▶ [SUPPLIED DATA]
%%
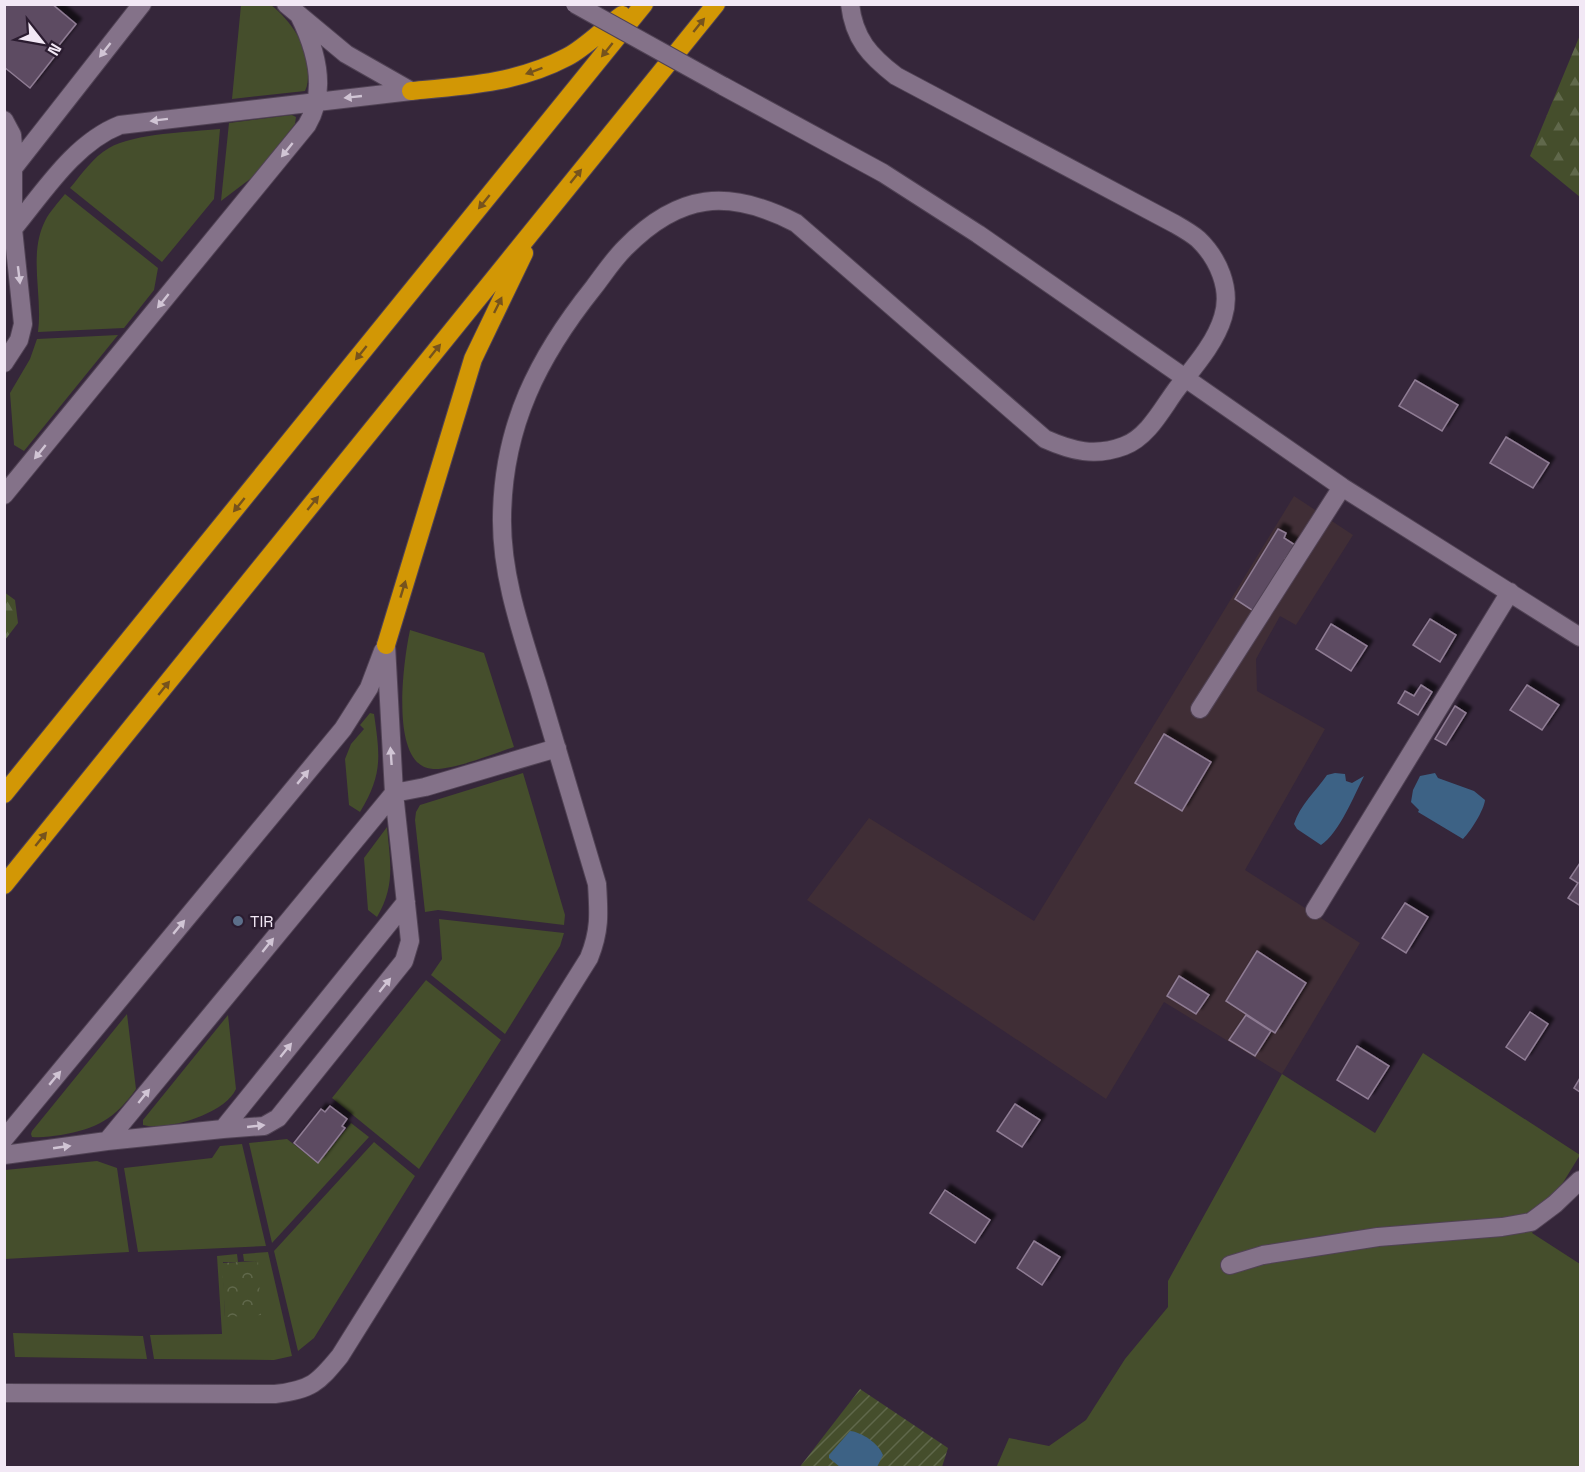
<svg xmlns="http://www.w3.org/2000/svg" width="1585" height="1472" viewBox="0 0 1585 1472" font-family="'Space Grotesk',sans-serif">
<defs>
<pattern id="forest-firs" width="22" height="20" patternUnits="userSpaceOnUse" patternTransform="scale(1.5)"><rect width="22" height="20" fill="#454e2c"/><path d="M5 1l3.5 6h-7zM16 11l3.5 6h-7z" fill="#60684b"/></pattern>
<pattern id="park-crowns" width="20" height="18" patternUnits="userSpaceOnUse" patternTransform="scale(1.5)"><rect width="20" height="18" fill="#454e2c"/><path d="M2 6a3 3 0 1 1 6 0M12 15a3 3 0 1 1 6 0" fill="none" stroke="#60684b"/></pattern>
<pattern id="garden-furrows" width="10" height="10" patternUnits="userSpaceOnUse" patternTransform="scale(1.5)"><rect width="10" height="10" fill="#454e2c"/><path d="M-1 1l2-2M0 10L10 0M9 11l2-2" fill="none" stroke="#60684b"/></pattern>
<filter id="shadow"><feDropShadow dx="5.5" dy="-5.5" stdDeviation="1.5" flood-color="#0009"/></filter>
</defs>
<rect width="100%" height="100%" fill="#35263a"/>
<path fill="#402e36" d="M1294 496 1353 535 1296 625 1280 616 1256 659 1257 691 1325 729 1245 870 1360 943 1282 1074 1164 1002 1106 1099 807 900 869 818 1034 921Z"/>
<path fill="#454e2c" d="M241 5H271C291 21 308 45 308 73 308 79 308 85 305 91L232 99Z
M292 115 296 117 295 124 254 176 221 201 229 123Z
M220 129 214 199 162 262 70 188C82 174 93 157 109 148 135 133 190 132 220 129Z
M65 194 158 268 154 290 124 328 38 332C43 295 28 255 45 221 50 211 58 203 65 194Z
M118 335 24 451 14 445 10 393 30 359 37 339Z
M410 630 484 653 514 747C493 754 454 770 433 769 388 767 404 658 410 630Z
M370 713 374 714C380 756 383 774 360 812L349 805 345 759 351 744 364 729 360 725Z
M523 773 565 915 564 925 438 910 425 912 415 820 416 812 420 805Z
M387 827C390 861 396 885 377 917L368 910 364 858Z
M439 919 564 933 560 946 505 1034 431 975 442 959Z
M426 980 501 1040 419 1169 332 1098Z
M127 1014 136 1089C115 1119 96 1129 61 1135 51 1136 42 1138 32 1137L31 1134 32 1131Z
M228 1015 236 1089C225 1114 167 1131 143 1125V1120Z
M1423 1053 1580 1155 1532 1233 1580 1264V1467L996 1468 1009 1438 1049 1446 1086 1420 1125 1359 1168 1307V1281L1282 1074 1375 1133Z
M351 1123 369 1137 272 1243 249 1143 287 1139 318 1163Z
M374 1142 415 1176 314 1338 298 1351 274 1251Z
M242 1144 266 1246 138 1252 124 1168 212 1158 220 1146Z
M97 1161 117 1168 129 1252 5 1259V1170Z
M268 1252 292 1356 274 1360 154 1359 150 1335 222 1334 217 1256 237 1254 238 1262H223L225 1317 257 1261H244L243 1254Z
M13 1333 143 1336 147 1359 15 1357Z"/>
<path fill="url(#forest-firs)" d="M1580 35V197L1530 156Z
M4 592 15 600 18 623 5 640Z"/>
<path fill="url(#park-crowns)" d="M258 1261 261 1315 225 1317 222 1263Z"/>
<path fill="url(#garden-furrows)" d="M860 1389 948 1448 942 1467 799 1468Z"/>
<path fill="#3d6285" d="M1335 773 1345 774 1346 781 1352 783 1364 776C1354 796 1339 833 1321 845L1297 829 1294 824C1300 805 1315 792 1327 775Z
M1435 773 1438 778 1474 791 1485 800C1484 810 1471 831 1463 839L1418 812 1419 810 1411 802 1413 790 1420 776Z
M850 1431C862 1432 879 1444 883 1455L877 1467H840L829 1458V1455Z"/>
<path fill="#5d4c62" stroke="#8f7c94" stroke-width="1.5" filter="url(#shadow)" d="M4 4H52L76 24 52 54 55 56 30 88 4 67Z
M1415 380 1458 405 1442 431 1399 406Z
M1506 437 1549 463 1533 488 1490 463Z
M1278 529 1286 533 1284 538 1295 545 1285 559 1290 562 1258 614 1235 599Z
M1430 619 1456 635 1440 662 1413 645Z
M1331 624 1367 646 1351 671 1316 649Z
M1421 685 1432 692 1418 715 1398 703 1405 691 1414 696Z
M1527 685 1559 705 1542 730 1510 710Z
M1455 706 1466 713 1446 745 1435 739Z
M1164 734 1211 762 1182 811 1135 783Z
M1580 863V903L1579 905 1568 898 1578 883 1570 878Z
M1405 903 1428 917 1406 953 1382 938Z
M1257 951 1306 983 1275 1033 1226 1001Z
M1179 976 1209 995 1196 1014 1167 996Z
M1530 1012 1548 1024 1525 1060 1506 1047Z
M1246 1015 1271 1031 1255 1056 1229 1040Z
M1357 1046 1389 1066 1368 1099 1337 1080Z
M1580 1078V1092L1574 1088Z
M1015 1104 1040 1120 1022 1147 997 1131Z
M330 1106 347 1119 342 1126 345 1128 318 1163 294 1143 321 1109 325 1112Z
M945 1190 990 1220 975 1243 930 1213Z
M1034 1241 1060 1257 1042 1285 1017 1268Z"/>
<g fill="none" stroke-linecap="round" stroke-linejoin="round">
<defs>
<path id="minor" d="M286 4 346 54 411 91
M723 86 883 173 978 234 1342 487 1580 637
M4 120 12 135 13 146V229L11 232
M4 180 142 4
M4 363 19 340 23 324 13 229C43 193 74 143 120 125L411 91
M4 495 307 125C328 90 316 49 299 15
M1200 709 1342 487
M1315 910 1510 592
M223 1129 406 902
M4 1139 343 729 369 688 383 651
M107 1141 394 793 425 787 557 748
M4 1155 107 1141 223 1129 264 1126 278 1118 404 961 410 941 394 793 386 645
M1230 1265 1263 1255 1378 1237 1502 1227 1531 1222 1555 1204 1580 1180
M4 1393 275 1394C311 1390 318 1383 340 1356L589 958C600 931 599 914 597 884 578 819 558 754 539 689 522 634 501 576 502 517 503 426 538 357 594 287 604 274 613 260 625 248 679 193 728 188 796 223L1045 439C1072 451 1095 457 1124 446 1148 437 1162 409 1176 390 1193 368 1215 344 1223 317 1232 289 1218 258 1198 239 1191 233 1182 228 1175 224L896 76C870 56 854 39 850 4"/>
<path id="highway" d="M411 91C465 86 518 83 567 57 586 47 604 28 622 15
M386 645 473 359 524 253
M4 794 644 4
M4 885 716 4"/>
</defs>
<use href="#minor" stroke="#504254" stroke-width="20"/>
<use href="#highway" stroke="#504254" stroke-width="20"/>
<use href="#minor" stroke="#847289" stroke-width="18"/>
<use href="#highway" stroke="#d29705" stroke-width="18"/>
<defs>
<path id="minor-bridge" d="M575 4 723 86"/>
</defs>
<use href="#minor-bridge" stroke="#504254" stroke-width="20" stroke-linecap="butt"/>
<use href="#minor-bridge" stroke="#847289" stroke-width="18"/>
</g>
<defs><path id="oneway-solid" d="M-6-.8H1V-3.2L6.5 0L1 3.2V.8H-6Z" transform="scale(1.5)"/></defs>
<g fill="#76531d">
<use href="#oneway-solid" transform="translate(699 25) rotate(-51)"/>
<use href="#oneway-solid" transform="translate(607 50) rotate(129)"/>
<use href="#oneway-solid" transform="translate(534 71) rotate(160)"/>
<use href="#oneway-solid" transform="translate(576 176) rotate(-51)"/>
<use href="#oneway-solid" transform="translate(484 202) rotate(129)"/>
<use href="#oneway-solid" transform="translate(498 305) rotate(-64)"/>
<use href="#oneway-solid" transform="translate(435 351) rotate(-51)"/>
<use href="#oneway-solid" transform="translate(361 353) rotate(129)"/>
<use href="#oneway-solid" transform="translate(313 503) rotate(-51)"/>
<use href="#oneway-solid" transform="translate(239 505) rotate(129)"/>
<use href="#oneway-solid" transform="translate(403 589) rotate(-73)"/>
<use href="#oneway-solid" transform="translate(164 688) rotate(-51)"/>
<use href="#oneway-solid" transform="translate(41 839) rotate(-51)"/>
</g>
<g fill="#d1c5d5">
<use href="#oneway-solid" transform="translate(105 50) rotate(128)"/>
<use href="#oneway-solid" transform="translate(353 97) rotate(174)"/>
<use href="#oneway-solid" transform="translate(159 120) rotate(173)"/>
<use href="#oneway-solid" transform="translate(287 150) rotate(129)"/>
<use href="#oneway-solid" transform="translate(19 275) rotate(83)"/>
<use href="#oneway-solid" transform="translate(163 301) rotate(129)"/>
<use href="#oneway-solid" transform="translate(40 452) rotate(129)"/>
<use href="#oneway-solid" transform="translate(391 756) rotate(-94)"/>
<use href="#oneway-solid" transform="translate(303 777) rotate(-50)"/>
<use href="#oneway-solid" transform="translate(179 927) rotate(-50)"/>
<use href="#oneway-solid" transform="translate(268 945) rotate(-51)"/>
<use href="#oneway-solid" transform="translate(385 985) rotate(-51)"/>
<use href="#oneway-solid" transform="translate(286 1050) rotate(-51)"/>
<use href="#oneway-solid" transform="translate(55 1078) rotate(-50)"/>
<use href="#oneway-solid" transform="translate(144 1096) rotate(-51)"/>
<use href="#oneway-solid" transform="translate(256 1126) rotate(-6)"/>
<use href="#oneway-solid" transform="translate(62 1147) rotate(-8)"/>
</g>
<circle fill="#5c6f8a" stroke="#2b1c30" stroke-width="2" cx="238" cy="921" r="6"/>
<g text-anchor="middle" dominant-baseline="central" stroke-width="5" stroke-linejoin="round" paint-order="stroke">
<g font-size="16" fill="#f2e8f5" stroke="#2b1c30" text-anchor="start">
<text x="250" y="921">TIR</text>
</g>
</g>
<rect width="1585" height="1472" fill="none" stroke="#f2e8f5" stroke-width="12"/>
<g transform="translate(42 42) rotate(121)" stroke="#2b1c30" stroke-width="4.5" paint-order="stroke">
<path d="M0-4.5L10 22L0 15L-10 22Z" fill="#f2e8f5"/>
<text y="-9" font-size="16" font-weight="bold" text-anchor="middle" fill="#f2e8f5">N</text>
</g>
</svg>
%%
▶ [PROBLEM TO SOLVE]
Find each line of the data above that holds the word "anchor", then copy it.

▶ [SOLUTION FOR THIS PROBLEM]
<g text-anchor="middle" dominant-baseline="central" stroke-width="5" stroke-linejoin="round" paint-order="stroke">
<g font-size="16" fill="#f2e8f5" stroke="#2b1c30" text-anchor="start">
<text y="-9" font-size="16" font-weight="bold" text-anchor="middle" fill="#f2e8f5">N</text>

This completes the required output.